But Varadkar refused to accede to calls to expel the ambassador, as South Africa has done and other nations are considering. He said: “That is not the way we believe we should engage with other states. If we were to expel their ambassador they would expel ours.”
Sinn Fein leader Mary Lou McDonald demanded the Dublin government formally recognise the state of Palestine.
“The Palestinian people need our solidarity now,” she said. “This could well be one of the bloodiest episodes in their tragic history and Ireland must take the lead among nations in saying that there can be no impunity or indemnity for state violence directed at peaceful protest.”

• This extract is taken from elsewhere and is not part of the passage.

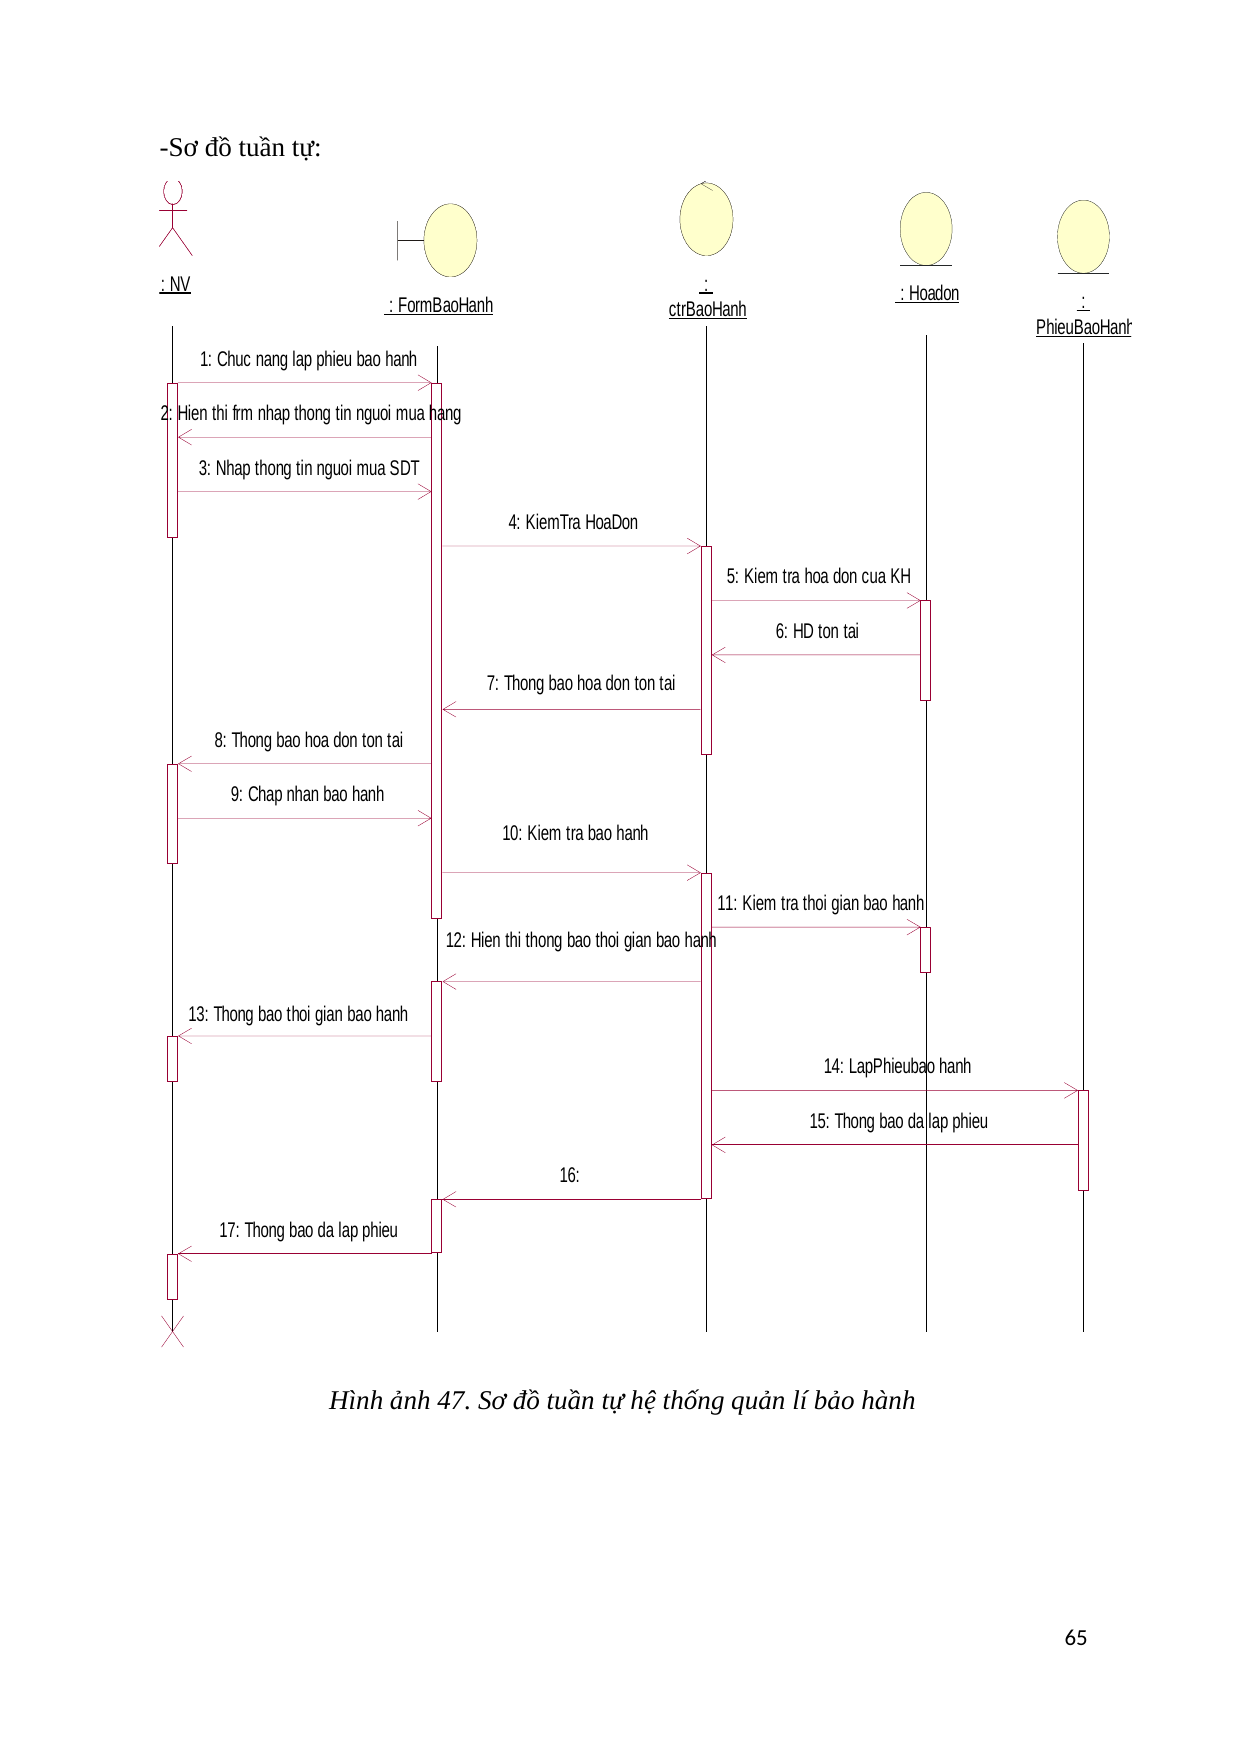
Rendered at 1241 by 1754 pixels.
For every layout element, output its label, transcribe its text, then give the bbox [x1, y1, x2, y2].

SDLP Leader Colum Eastwood said the attacks on Gaza were deplorable and laid the blame at Washington’s door. “It would seem that the USA Government have walked off the pitch when it comes to diplomacy in the Middle East,” he said. “Therefore, it is imperative that the European Union step in and address the diplomatic and humanitarian void to end the bloodshed inflicted upon Gazans.”
Academics in Ireland have added their voices to the growing national and international calls for a complete boycott against Israel.
“This open and unapologetic massacre of unarmed civilians shows why we urgently need to break links with the Israeli state and with complicit institutions,” said Ronit Lentin, the chair of Academics for Palestine. “The EU and Ireland facilitate these murders by funding and working with Israeli companies and universities that are integral parts of the brutal occupation of Palestine.”
The Israeli ambassador again attempted to justify the actions of his country’s forces today, and claimed there could have been an attempt to breach the Israeli border. He insisted, despite two thousand Palestinians having been killed or injured by Israeli gunfire, that its snipers had sought to avoid civilian casualties.
“No country, including Ireland will tolerate any penetration of its legitimate borders,” he said.